Coca-Cola Enterprises, Inc., Eastern Great Lakes Division (3-RD-1527; 352 NLRB No. 123) Horseheads, NY Aug. 14, 2008.
http://www.nlrb.gov/shared_files/Board%20Decisions/352/v352123.htm
The Board reversed the Regional Director's finding that a Memorandum of Understanding (MOU) between the Union and the Employer constituted a bar to a decertification petition. The Board found, contrary to the Regional Director, that the MOU, which dealt with certain terms and conditions for drivers only, did not constitute an extension of the parties' long-term contract, and thus did not have bar quality. Specifically, the Board found that, under Southwestern Portland Cement Co., 126 NLRB 931 (1960), the MOU was neither intended to be new agreement embodying new terms and conditions nor did it incorporate by reference the terms of the long-term agreement. Additionally, the Board found that the MOU was not a written amendment that expressly reaffirmed the original agreement and failed to evidence the parties' clear intention to be bound for the specified period of the long-term agreement, i.e., until 2009.
Accordingly, the petition was reinstated, and the case remanded to the Regional Director for further processing.
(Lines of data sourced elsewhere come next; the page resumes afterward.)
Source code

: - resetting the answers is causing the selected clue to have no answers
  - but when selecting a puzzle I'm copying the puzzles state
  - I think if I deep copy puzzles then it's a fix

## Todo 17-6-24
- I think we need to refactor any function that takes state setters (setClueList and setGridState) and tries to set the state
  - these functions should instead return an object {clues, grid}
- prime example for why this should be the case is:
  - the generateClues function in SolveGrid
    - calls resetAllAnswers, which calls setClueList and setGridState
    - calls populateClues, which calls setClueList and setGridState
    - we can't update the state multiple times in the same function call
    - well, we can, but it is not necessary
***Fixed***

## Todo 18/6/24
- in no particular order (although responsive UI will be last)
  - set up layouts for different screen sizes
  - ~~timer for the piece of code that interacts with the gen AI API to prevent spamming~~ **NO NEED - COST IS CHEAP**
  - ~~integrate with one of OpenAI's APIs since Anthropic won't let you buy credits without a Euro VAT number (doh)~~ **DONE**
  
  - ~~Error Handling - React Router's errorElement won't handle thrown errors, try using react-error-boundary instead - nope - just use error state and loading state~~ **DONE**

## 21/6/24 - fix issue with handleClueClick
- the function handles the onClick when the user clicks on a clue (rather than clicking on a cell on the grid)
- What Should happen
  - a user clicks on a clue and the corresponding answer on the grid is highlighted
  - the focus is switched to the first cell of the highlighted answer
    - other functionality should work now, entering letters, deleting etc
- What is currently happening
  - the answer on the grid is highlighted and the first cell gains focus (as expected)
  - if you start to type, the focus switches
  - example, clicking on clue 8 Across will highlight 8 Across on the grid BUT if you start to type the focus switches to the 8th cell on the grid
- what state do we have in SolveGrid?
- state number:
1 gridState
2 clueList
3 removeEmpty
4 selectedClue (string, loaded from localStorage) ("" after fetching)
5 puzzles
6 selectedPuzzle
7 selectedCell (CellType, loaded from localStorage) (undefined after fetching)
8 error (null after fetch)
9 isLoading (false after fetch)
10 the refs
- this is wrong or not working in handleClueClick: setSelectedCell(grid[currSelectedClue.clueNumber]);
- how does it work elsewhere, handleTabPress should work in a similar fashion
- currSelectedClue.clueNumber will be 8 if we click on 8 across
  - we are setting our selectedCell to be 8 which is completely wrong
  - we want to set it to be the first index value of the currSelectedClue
(Chairman Schaumber and Member Liebman participated.)
***
Electrical Workers IBEW Local 3 (29-CD-617; 352 NLRB No. 124) Long Island City, NY Aug. 15, 2008.
http://www.nlrb.gov/shared_files/Board%20Decisions/352/v352124.htm
The Board found that employees of Unitec Elevator Co. (Employer), represented by Electrical Workers IBEW Local 3 (Respondent) are entitled to continue performing the work in dispute. The work was also claimed by the Elevator Constructors of New York and New Jersey Local 1.
The work in dispute involves the "modernization" of 60 elevators at a multi-building apartment complex in Queens, NY by removing the existing elevator cars and motors and installing new equipment and component parts in the existing elevator shafts. In finding that there was reasonable cause to believe that Section 8(b)(4)(D) of the Act had been violated, the Board rejected Local 1's claims that Local 3's strike threat was a sham and that Unitec was bound by a jurisdictional dispute resolution plan as an "alter ego" of a company subject to that plan. On the merits, the Board awarded the disputed work to the employees represented by Local 3 based on the factors of certification and collective-bargaining agreements, current assignment, employer past practice and preference, prior Board case, and economy and efficiency of operations.